- EXERCISE DETAILS
Rewrite the material below, changing every "pie chart" to "circle graph" and leaving everything else unchanged. Omit the pictures from your version.

- PROVIDED ENTRIES

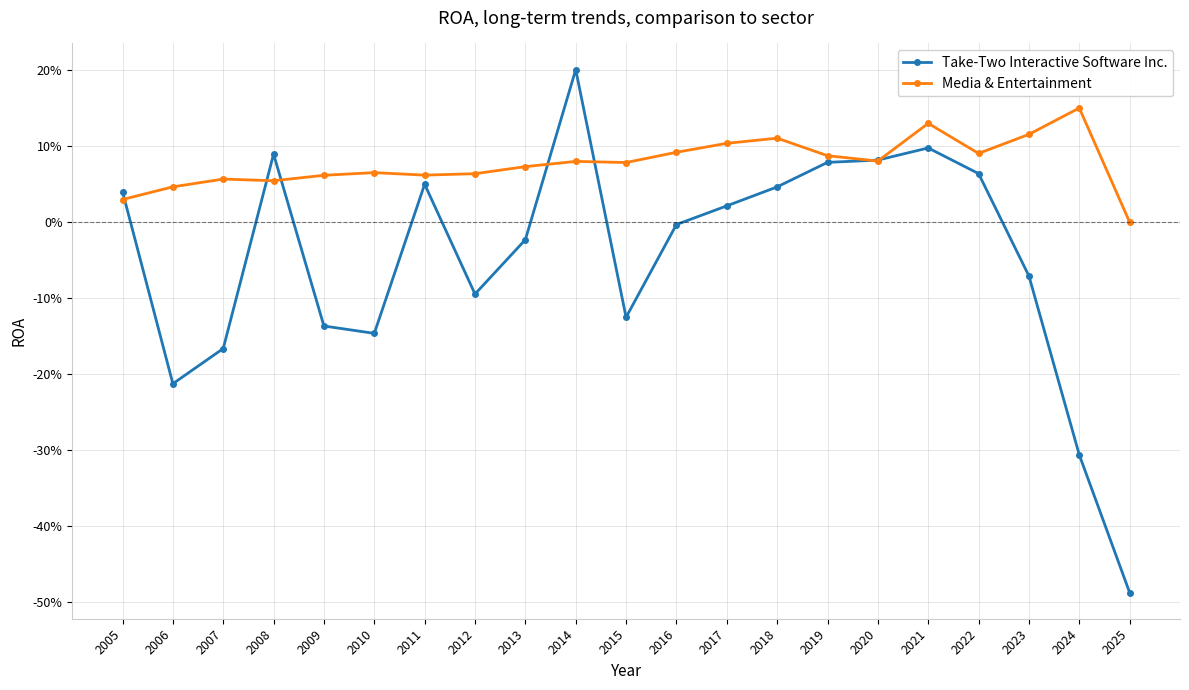

True or false: Take-Two Interactive Software Inc. has a value of 0.2 at 2014.

True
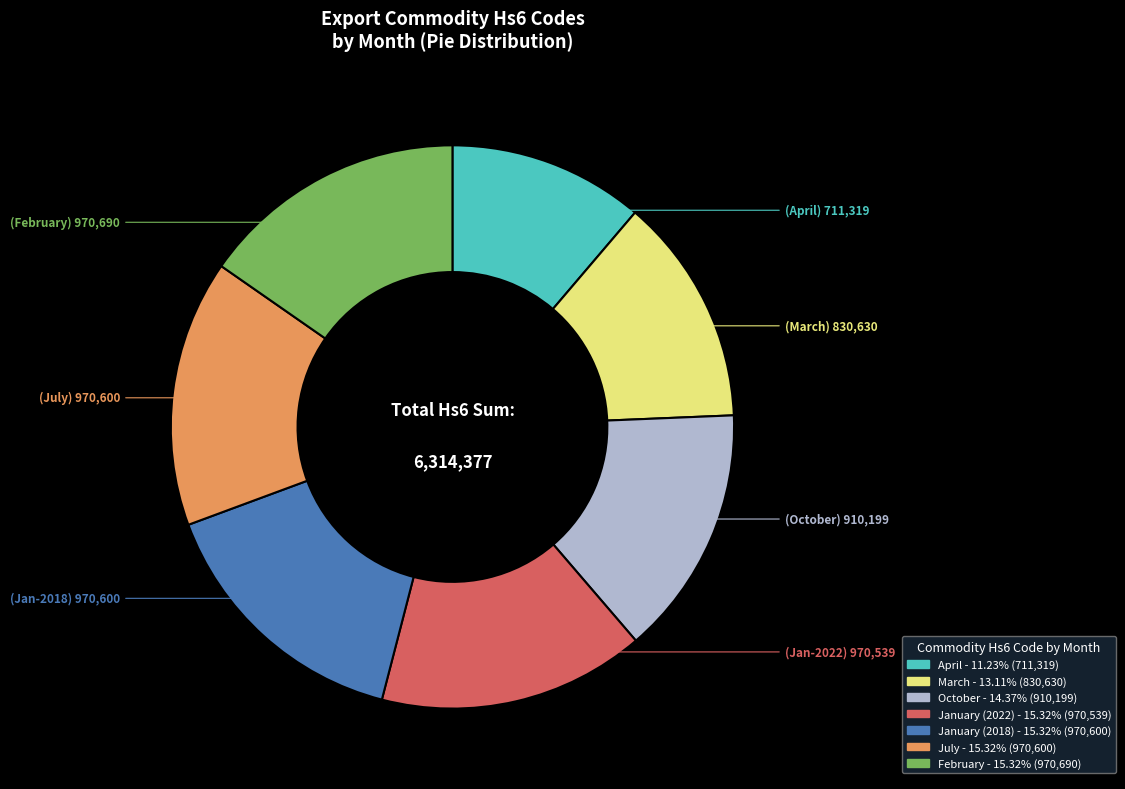

What is the smallest slice in the pie chart?

April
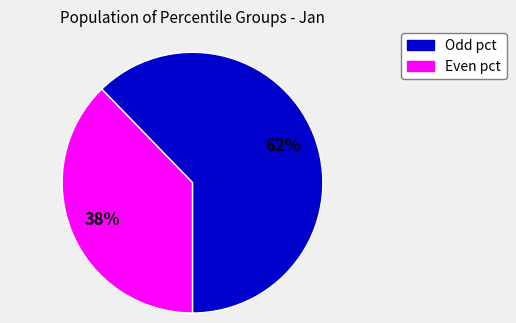

How many segments does this pie chart have?

2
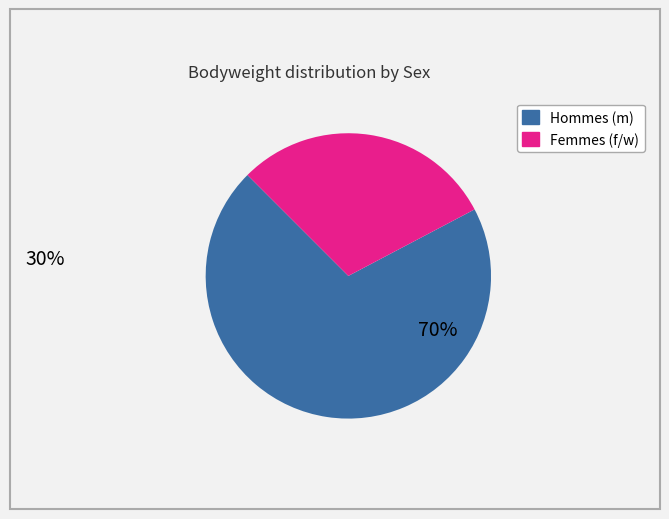

How many segments does this pie chart have?

2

- RESULT FOR THIS TASK
True or false: Take-Two Interactive Software Inc. has a value of 0.2 at 2014.

True

What is the smallest slice in the circle graph?

April

How many segments does this circle graph have?

2

How many segments does this circle graph have?

2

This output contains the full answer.